▸ PASSAGE
The problems with early retirement

Are there problems with early retirement? Can it really always be the wonderful experience that most of the early retirement blogs describe?

Andrew wrote in a recent comment on one of my posts:

“Seems everyone who blogs about Financial Independence/Retiring Early is either fairly, very or insanely happy. I wonder about those for whom it doesn't work and why? Those who go back to working? Maybe a post on the things which you found most difficult would help balance the perspective.”

As to why FIRE bloggers appear to be so happy and positive. Is it because the vast majority of early retirees find it good? Or perhaps they're simply more inclined to write about it, whereas those finding retirement more difficult tend to keep it to themselves?

My Experience

It's tough to write about what I’ve found difficult because my early retirement has been a positive experience so far. But if I must think of problems, I'll start with the list of possible issues that I worried about pre early retirement:

  • Money - do I have enough to do what I want, and will it last?

  • Will I be lonely?

  • What will I do, will I be bored?

Since retiring, money hasn't been the worry I thought it might be. It turns out my spending is comfortably less than my income, and I actually spend less now than before I retired. That’s just me, others may not find the same.

As to loneliness and being bored, there have been a few instances where I felt something like this, but they’ve been the odd exception and I’ve snapped myself out of these pretty quickly.

Retiring early while my wife continued to work created some minor challenges. Sometimes I wanted to do something, but Sally couldn’t because of work. Or I was mindful of our spending, but Sally didn’t see why she should budget as she was still earning. We worked through these and didn't let them become big problems, but they were things that I hadn’t expected.

There are other things that I believe helped minimize the downsides, and made my early retirement experience positive so far:

  • I had 9 months between deciding to retire early and the start of full time early retirement and I used this time to plan. I checked our financial situation as best I could, thought through the boredom and loneliness risks, and came up with some ideas and activities to combat them.

  • I eased into early retirement over four months, reducing my working to 3 and then 2 days a week. This let me build up other activities and routines gradually, which may have been easier than going from full time work to no work in one hit.

  • I identified some tricks that worked for me. Routine is one example. I know it sounds boring, but it keeps me organized and helps me do the things that I want to (and prevents me from sitting around doing nothing).

Here are a couple of previous posts I wrote that also talked about early retirement difficulties:

What Have Others Found?

I don’t know many other people who have retired early. Just three that I know personally, and they’re all finding it good. In common is that they’ve developed interests that keep them busy – none of them sit watching TV all day.

But I have come across two people through my blog who are finding early retirement more difficult:

  • Person A is an un-planned early retiree having been retrenched from a senior business role. A finds a lack of direction and purpose in day to day life compared to their previous business experience. School age kids and a partner’s career are limiting the choices that A feels are available to them.

  • B always resented full-time work. Later, she was able to retire early, but it’s produced a different issue. She finds many people judgmental about someone her age (49) not working and has started dreading the questions "what do you do?", "where do you work?", "what's your profession?". She realises a lot of people define others by their profession but finds it uncomfortable. She also finds the phrase "lady of leisure" quite offensive which some acquaintances jokingly say when they hear she doesn’t work anymore, even though she continues with volunteer work. These are the main reasons why, after 6 months of not working full-time, B has started to feel unhappy .

▸ EXERCISE TASK
Copy the stretch of the early retirement passage from "As to why FIRE" through "will it last?" word for word. The data that comes next has no connection to the early retirement passage.

▸ ENTRIES
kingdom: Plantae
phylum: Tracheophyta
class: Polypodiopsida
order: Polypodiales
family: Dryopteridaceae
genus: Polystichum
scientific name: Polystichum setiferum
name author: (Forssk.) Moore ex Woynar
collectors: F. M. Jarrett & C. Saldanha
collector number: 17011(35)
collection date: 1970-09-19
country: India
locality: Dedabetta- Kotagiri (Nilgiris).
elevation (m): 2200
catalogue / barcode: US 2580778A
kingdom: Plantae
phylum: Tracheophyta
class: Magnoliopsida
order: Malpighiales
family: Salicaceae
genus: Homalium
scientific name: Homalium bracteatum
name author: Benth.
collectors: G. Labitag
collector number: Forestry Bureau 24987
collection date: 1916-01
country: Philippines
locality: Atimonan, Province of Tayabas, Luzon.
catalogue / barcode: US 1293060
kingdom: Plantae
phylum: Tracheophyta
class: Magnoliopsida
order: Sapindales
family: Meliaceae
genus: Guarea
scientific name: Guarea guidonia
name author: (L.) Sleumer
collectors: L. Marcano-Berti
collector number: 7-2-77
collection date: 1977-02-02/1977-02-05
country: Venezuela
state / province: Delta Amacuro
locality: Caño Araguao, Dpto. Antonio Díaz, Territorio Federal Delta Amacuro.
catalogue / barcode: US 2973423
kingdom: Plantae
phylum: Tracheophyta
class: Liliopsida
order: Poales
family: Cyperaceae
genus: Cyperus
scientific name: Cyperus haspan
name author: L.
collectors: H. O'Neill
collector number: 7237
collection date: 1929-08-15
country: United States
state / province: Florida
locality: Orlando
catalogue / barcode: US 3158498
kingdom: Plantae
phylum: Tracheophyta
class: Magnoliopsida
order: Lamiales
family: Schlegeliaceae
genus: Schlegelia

▸ ANSWER TO THE EXERCISE
As to why FIRE bloggers appear to be so happy and positive. Is it because the vast majority of early retirees find it good? Or perhaps they're simply more inclined to write about it, whereas those finding retirement more difficult tend to keep it to themselves?

My Experience

It's tough to write about what I’ve found difficult because my early retirement has been a positive experience so far. But if I must think of problems, I'll start with the list of possible issues that I worried about pre early retirement:

  • Money - do I have enough to do what I want, and will it last?